Source data:
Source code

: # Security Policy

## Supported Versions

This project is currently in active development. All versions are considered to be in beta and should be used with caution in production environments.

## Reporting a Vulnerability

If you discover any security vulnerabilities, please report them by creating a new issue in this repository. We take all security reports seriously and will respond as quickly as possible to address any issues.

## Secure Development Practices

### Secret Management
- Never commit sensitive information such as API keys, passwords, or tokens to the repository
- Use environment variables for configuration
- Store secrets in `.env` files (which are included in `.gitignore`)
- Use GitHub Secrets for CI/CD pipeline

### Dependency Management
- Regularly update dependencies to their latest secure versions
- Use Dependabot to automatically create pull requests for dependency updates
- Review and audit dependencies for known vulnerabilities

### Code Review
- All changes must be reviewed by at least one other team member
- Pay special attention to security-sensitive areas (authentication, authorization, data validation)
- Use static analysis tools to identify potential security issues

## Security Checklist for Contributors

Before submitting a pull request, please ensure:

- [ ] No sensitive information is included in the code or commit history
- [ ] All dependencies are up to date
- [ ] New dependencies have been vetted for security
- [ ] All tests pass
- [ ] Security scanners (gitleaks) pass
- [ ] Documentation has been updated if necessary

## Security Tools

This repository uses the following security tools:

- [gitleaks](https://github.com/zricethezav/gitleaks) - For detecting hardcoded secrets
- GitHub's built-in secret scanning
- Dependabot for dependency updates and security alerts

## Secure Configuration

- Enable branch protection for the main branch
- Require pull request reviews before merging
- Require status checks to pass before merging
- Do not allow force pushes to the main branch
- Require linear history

Work to complete:
Exactly as they stand above, retype all of the records.

Your response:
Source code

: # Security Policy

## Supported Versions

This project is currently in active development. All versions are considered to be in beta and should be used with caution in production environments.

## Reporting a Vulnerability

If you discover any security vulnerabilities, please report them by creating a new issue in this repository. We take all security reports seriously and will respond as quickly as possible to address any issues.

## Secure Development Practices

### Secret Management
- Never commit sensitive information such as API keys, passwords, or tokens to the repository
- Use environment variables for configuration
- Store secrets in `.env` files (which are included in `.gitignore`)
- Use GitHub Secrets for CI/CD pipeline

### Dependency Management
- Regularly update dependencies to their latest secure versions
- Use Dependabot to automatically create pull requests for dependency updates
- Review and audit dependencies for known vulnerabilities

### Code Review
- All changes must be reviewed by at least one other team member
- Pay special attention to security-sensitive areas (authentication, authorization, data validation)
- Use static analysis tools to identify potential security issues

## Security Checklist for Contributors

Before submitting a pull request, please ensure:

- [ ] No sensitive information is included in the code or commit history
- [ ] All dependencies are up to date
- [ ] New dependencies have been vetted for security
- [ ] All tests pass
- [ ] Security scanners (gitleaks) pass
- [ ] Documentation has been updated if necessary

## Security Tools

This repository uses the following security tools:

- [gitleaks](https://github.com/zricethezav/gitleaks) - For detecting hardcoded secrets
- GitHub's built-in secret scanning
- Dependabot for dependency updates and security alerts

## Secure Configuration

- Enable branch protection for the main branch
- Require pull request reviews before merging
- Require status checks to pass before merging
- Do not allow force pushes to the main branch
- Require linear history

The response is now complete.